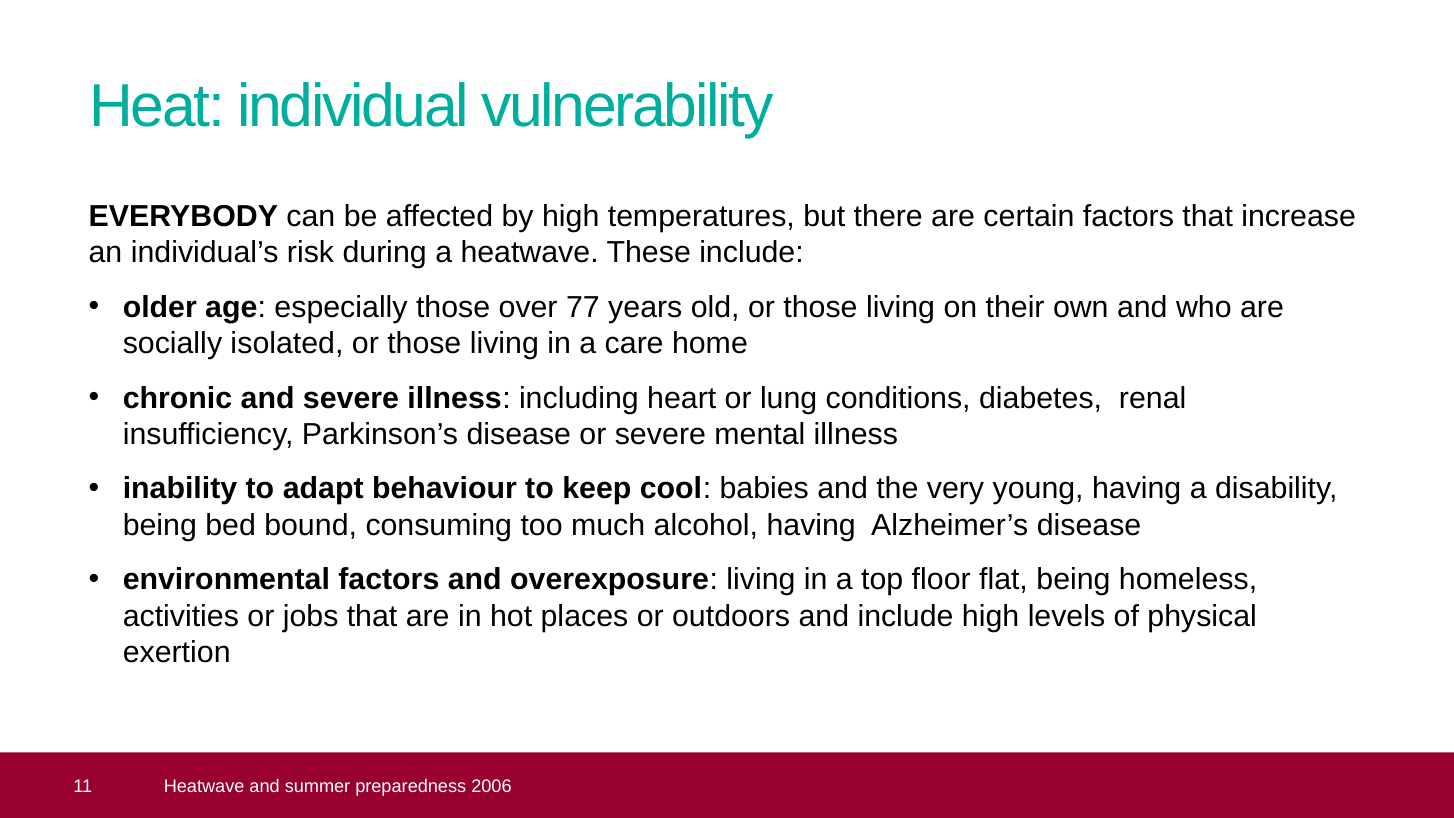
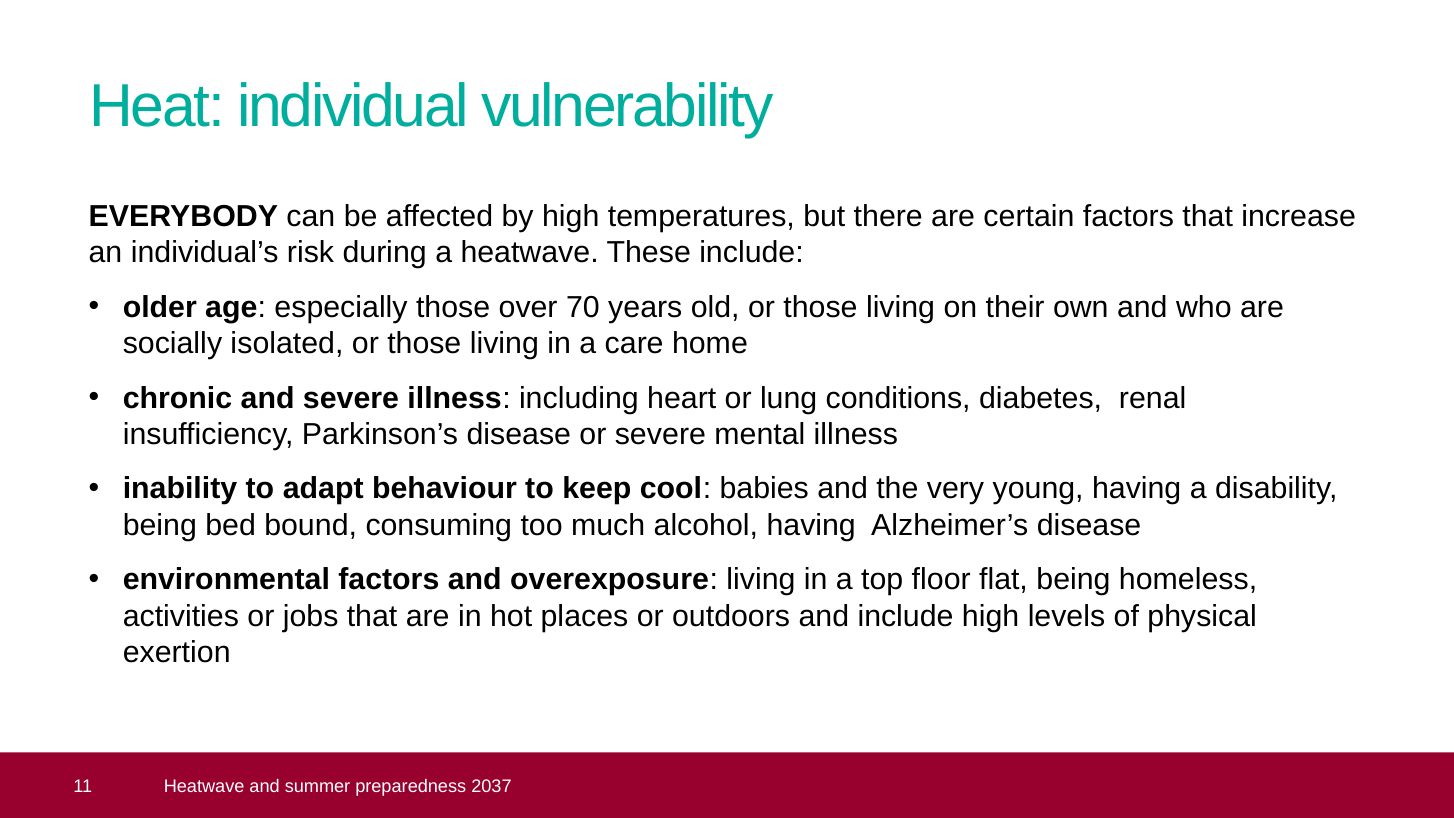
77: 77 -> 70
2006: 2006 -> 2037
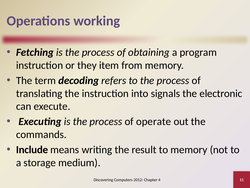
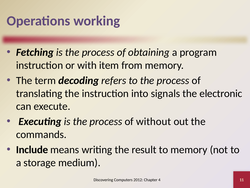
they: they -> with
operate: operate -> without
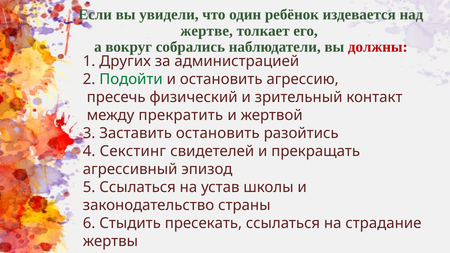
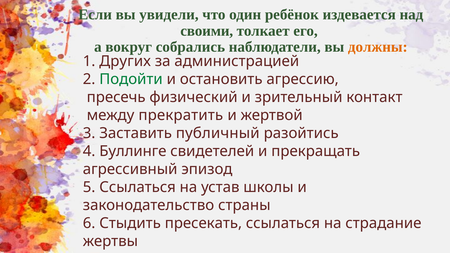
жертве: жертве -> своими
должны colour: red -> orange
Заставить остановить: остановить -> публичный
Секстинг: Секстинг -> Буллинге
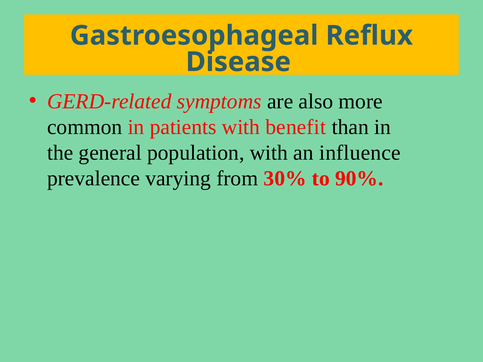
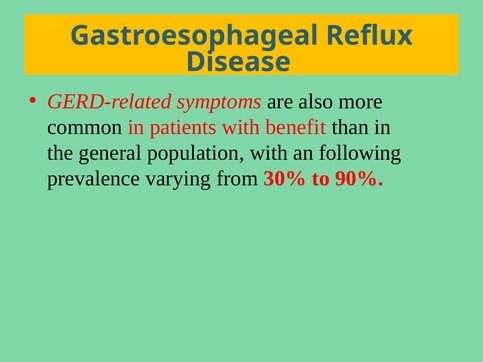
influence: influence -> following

--

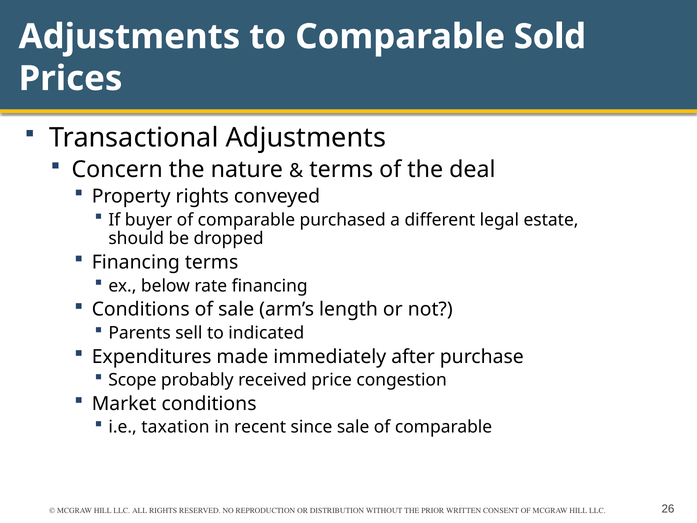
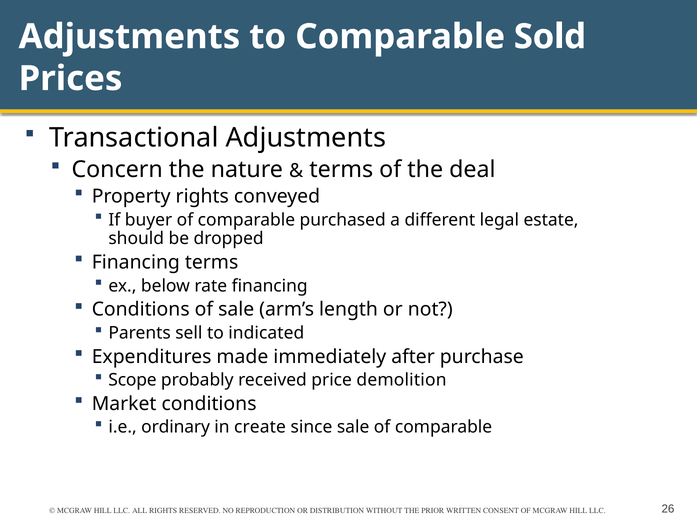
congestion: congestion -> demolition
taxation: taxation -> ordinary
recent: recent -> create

The task: Copy out the data again, from the line with "77: 77 -> 70" to the line with "Секстинг: Секстинг -> Буллинге", and leave out the pictures.

Result of this exercise:
77: 77 -> 70
2006: 2006 -> 2037
they: they -> with
operate: operate -> without
жертве: жертве -> своими
должны colour: red -> orange
Заставить остановить: остановить -> публичный
Секстинг: Секстинг -> Буллинге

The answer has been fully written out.